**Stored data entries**

##############################

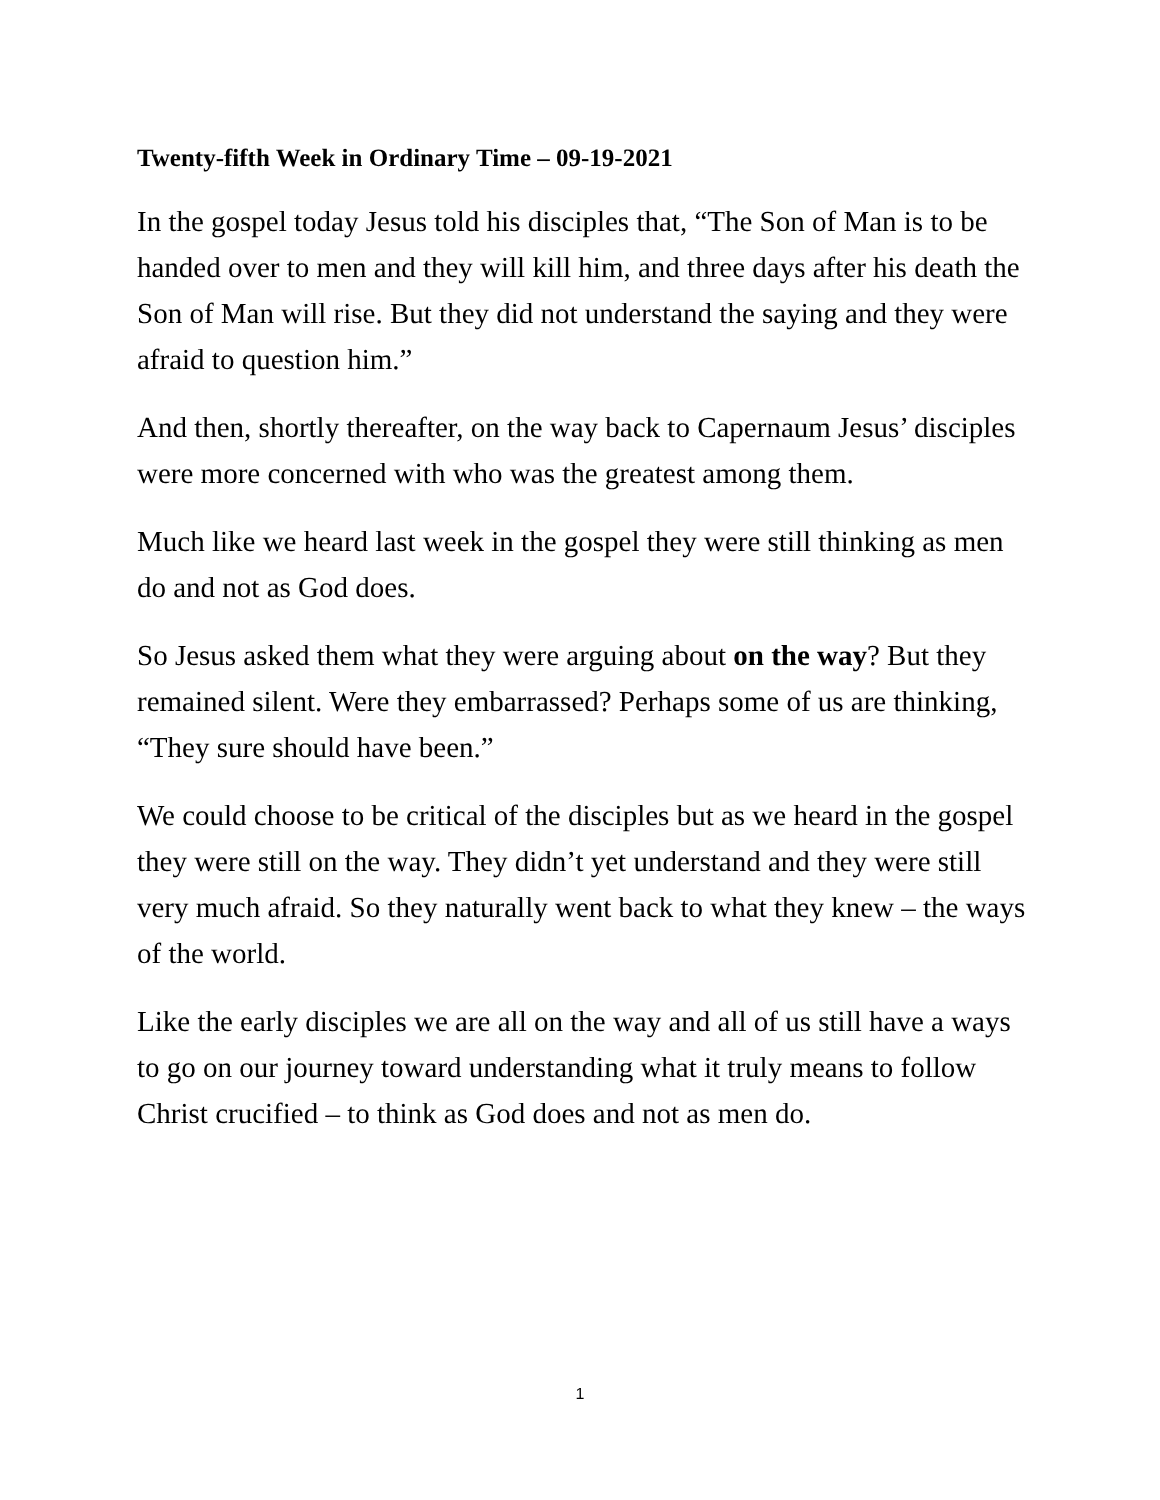Twenty-fifth Week in Ordinary Time – 09-19-2021
In the gospel today Jesus told his disciples that, “The Son of Man is to be handed over to men and they will kill him, and three days after his death the Son of Man will rise. But they did not understand the saying and they were afraid to question him.”
And then, shortly thereafter, on the way back to Capernaum Jesus’ disciples were more concerned with who was the greatest among them.
Much like we heard last week in the gospel they were still thinking as men do and not as God does.
So Jesus asked them what they were arguing about on the way? But they remained silent. Were they embarrassed? Perhaps some of us are thinking, “They sure should have been.”
We could choose to be critical of the disciples but as we heard in the gospel they were still on the way. They didn’t yet understand and they were still very much afraid. So they naturally went back to what they knew – the ways of the world.
Like the early disciples we are all on the way and all of us still have a ways to go on our journey toward understanding what it truly means to follow Christ crucified – to think as God does and not as men do.
1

##############################

**ABOUT THIS EXERCISE**
An exact copy of the lines from the one holding "Like the early" through the end of the data is the whole answer.

**WRITTEN RESPONSE**
Like the early disciples we are all on the way and all of us still have a ways to go on our journey toward understanding what it truly means to follow Christ crucified – to think as God does and not as men do.
1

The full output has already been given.